Existing customers should also take advantage of the new bonus rate by signing up after logging into their account through the Marcus website.

Savers can set aside up to £ 250,000 while still being able to withdraw money from the account whenever they want.

Meanwhile, the Coventry account is limited access – but savers can dive into it six times a year without penalty. It is available for new and existing customers.

“As the Coventry account can be opened in branch, by mail or phone, as well as online, this is great news for more traditional savers who don’t like to bank online,” said Anna Bowes. , co-founder of Savings Champion. .

Both accounts can be opened with £ 1 and are protected by the Financial Services Compensation Scheme.
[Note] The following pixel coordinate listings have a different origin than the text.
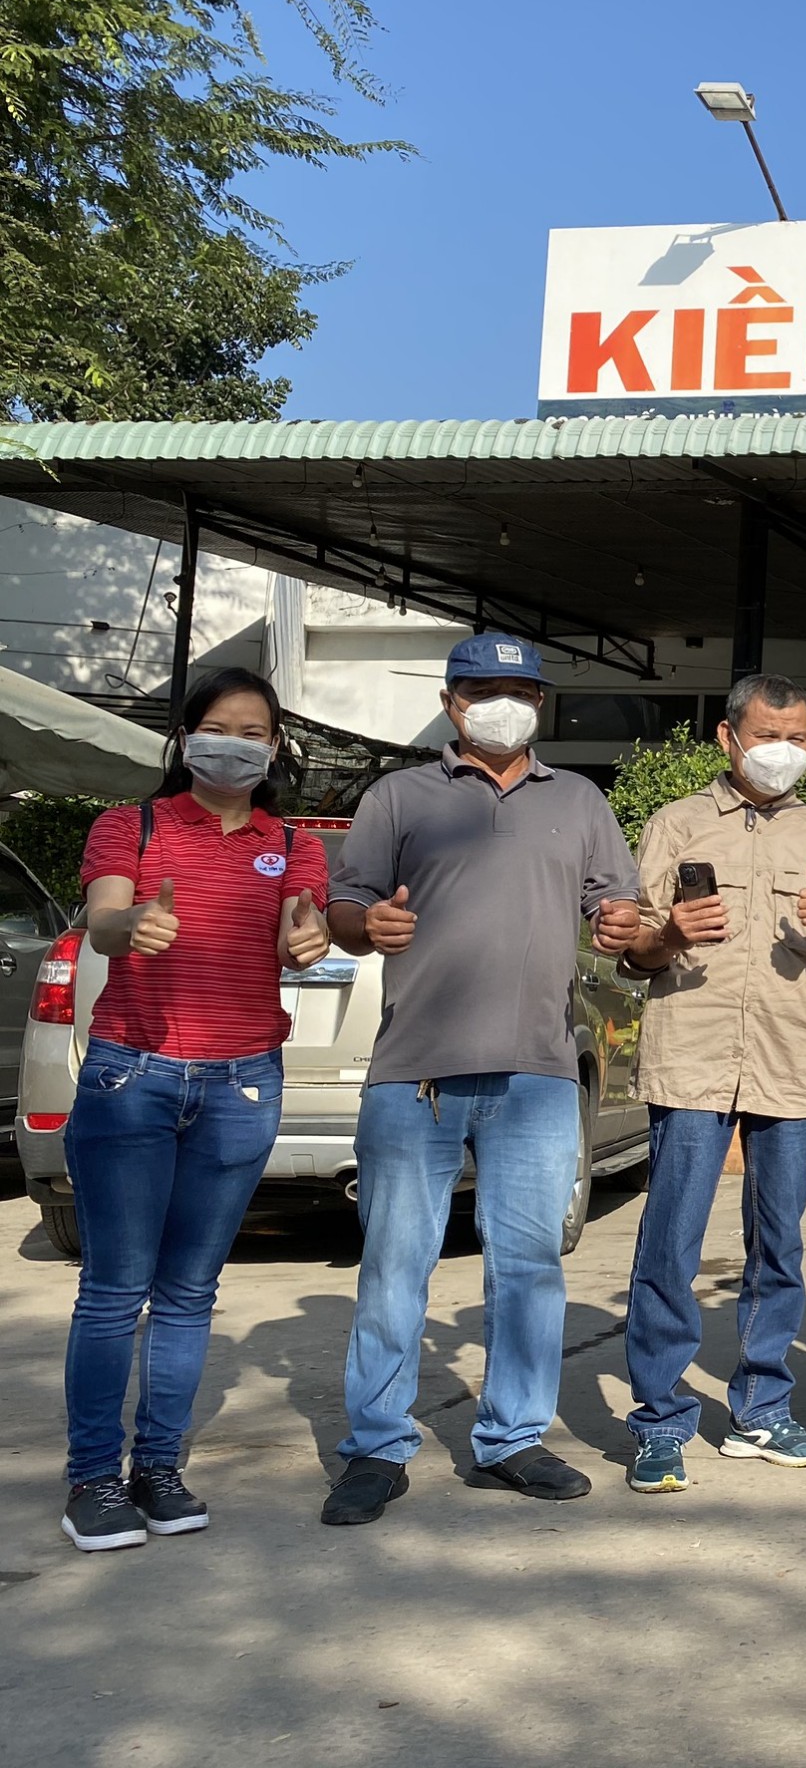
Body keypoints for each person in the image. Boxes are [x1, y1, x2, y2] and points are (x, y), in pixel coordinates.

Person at [320, 633, 641, 1526]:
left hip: (538, 1071)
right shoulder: (398, 796)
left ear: (540, 703)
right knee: (394, 1265)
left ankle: (512, 1438)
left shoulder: (578, 800)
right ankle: (376, 1446)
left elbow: (619, 908)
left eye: (522, 691)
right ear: (451, 701)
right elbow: (346, 904)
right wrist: (364, 926)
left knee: (529, 1267)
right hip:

What does this mean for savers?

Over the past few months, the easy-access rate increases have been short-lived and the hope is that with two well-established names making the headlines, it could spark a more competitive spirit among suppliers and trigger offspring. rate increases.
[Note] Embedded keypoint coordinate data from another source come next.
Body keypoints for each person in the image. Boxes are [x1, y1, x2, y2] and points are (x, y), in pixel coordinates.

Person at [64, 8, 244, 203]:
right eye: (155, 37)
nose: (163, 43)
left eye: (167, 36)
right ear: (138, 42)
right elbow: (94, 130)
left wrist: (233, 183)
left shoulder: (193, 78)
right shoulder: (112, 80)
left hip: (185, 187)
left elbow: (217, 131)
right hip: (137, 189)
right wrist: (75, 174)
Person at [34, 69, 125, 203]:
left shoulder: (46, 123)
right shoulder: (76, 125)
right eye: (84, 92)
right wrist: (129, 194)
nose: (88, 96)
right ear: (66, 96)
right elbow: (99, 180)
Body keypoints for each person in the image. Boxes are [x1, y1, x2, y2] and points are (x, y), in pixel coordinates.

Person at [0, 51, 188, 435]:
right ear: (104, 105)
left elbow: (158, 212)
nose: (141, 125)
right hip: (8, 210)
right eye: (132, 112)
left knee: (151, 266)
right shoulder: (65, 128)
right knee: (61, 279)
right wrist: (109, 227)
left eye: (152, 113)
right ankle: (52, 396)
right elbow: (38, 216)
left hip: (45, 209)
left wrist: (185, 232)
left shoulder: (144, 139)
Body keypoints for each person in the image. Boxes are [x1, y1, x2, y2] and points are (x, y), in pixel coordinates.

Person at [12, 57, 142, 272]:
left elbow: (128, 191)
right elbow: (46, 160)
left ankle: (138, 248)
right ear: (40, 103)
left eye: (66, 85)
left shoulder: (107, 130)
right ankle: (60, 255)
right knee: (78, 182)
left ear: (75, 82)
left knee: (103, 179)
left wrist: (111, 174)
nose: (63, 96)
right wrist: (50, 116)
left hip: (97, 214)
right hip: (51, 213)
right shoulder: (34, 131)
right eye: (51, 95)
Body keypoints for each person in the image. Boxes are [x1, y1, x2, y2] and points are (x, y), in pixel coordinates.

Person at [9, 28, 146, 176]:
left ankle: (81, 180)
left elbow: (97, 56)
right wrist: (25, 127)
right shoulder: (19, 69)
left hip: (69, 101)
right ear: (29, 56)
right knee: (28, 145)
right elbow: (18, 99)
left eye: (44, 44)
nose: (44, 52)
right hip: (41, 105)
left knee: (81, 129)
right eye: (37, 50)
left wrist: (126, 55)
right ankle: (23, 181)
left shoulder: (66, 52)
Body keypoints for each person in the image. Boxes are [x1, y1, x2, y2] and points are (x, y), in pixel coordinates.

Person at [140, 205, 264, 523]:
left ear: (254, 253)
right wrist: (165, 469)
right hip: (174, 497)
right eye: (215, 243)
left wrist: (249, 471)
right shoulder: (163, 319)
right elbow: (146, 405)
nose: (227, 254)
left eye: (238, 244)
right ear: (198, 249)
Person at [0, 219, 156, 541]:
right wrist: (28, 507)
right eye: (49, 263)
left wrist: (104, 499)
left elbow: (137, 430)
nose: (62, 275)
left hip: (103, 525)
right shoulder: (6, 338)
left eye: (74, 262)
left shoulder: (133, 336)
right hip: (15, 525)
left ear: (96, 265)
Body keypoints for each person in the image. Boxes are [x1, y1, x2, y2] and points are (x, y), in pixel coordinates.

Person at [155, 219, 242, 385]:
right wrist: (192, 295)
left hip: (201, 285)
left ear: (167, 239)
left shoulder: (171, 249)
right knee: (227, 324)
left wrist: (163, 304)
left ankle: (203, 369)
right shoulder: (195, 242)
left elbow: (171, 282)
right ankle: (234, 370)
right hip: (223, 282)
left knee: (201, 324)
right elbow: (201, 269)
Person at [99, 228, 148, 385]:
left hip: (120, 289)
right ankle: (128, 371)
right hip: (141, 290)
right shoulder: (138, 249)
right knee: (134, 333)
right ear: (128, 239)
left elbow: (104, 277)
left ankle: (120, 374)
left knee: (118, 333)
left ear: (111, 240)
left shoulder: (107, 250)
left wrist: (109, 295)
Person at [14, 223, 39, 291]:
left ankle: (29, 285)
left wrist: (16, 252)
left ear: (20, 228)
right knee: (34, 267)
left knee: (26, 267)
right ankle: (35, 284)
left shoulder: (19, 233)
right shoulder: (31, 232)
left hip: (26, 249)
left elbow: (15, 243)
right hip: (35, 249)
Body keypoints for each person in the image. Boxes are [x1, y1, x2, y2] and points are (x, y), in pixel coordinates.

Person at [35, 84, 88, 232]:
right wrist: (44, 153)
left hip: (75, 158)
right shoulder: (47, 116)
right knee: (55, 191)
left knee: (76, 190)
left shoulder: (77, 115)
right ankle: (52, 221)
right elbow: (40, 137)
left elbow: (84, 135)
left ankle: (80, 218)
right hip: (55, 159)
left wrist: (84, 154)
“Charter Savings peaked at 0.5% 12 days ago, but before today’s move I expected this rate to last only a week at most,” Blower said.

“Marcus and Coventry have significant balance sheets of around £ 20bn and £ 36bn respectively, so they can cope with the inflows that will come from savers at these rates.

“This means they can maintain a period of time at the top of the market and will force other vendors to match or improve upon them. So I expect that we will see increases in other easy access fares as of tomorrow.

“I don’t think we will see rates go over 0.55%, so I would recommend savers to grab these offers when they become available.”

How can savers best fight inflation?

The inflation rate hit 2.1% last month due to soaring prices for fuel, food, drink and clothing.

There is currently not a single savings account that can exceed the eroding power of inflation, with many commentators predicting the worst is yet to come.

“If higher inflation and lower interest were to stay, you will soon see how quickly your cash flow erodes in real terms,” Bowes said.

“It’s a toxic combination – you are effectively earning a negative interest rate already, even without the Bank of England intervening in that territory.”

Most of the largest banks pay between 0.02% and 0.06% interest on their range of easy-to-access accounts, according to Moneyfacts, and as a result, savers could still benefit from having their money transferred to a provider. market leader.

“By choosing the best accounts available, you can at least mitigate the effects of inflation,” Bowes said.

“With inflation at 2.1%, even if you earn 0.5%, the real value of your money will have fallen to £ 49,216 after one year – and after five years it would only be worth £ 46,203 – it is a decrease in value of more than 7.5 percent.

But those who leave their money purified in a bank or an NS&I will feel the effect of inflation more than others, according to Bowes.

“If you let your money only earn 0.01%, a £ 50,000 deposit would have fallen to just £ 48,976 after one year, or £ 45,088 in real terms over five years, assuming an inflation rate of 2.10%, or 10% cent of your money will have been consumed by inflation, ”Bowes said.

Should savers consider fixed rate offers instead?

The best five-year fixed rate account, offered by Gatehouse Bank, currently pays 1.6% interest – but that requires your money to be locked in until 2026.

Savers opting for a shorter time horizon might consider the latest one-year fixed deal from Gatehouse Bank offering 1.1% or Shawbrook Bank and Oaknorth Bank, both offering 1% respectively.

“In terms of fixed rates, there is a significant premium on the one-year rates over the easy-access rates and savers who do not need to access their money for a year may well consider take the higher rates available there, ”Fan said.

“I don’t see any significant improvement in fixed rates from here, as the increases we’ve seen over the past two months come from a small selection of providers competing for the money.”

“Unless the broad market follows suit, I don’t see any lasting increases, so I think one-year rates probably aren’t going much higher than they are now.”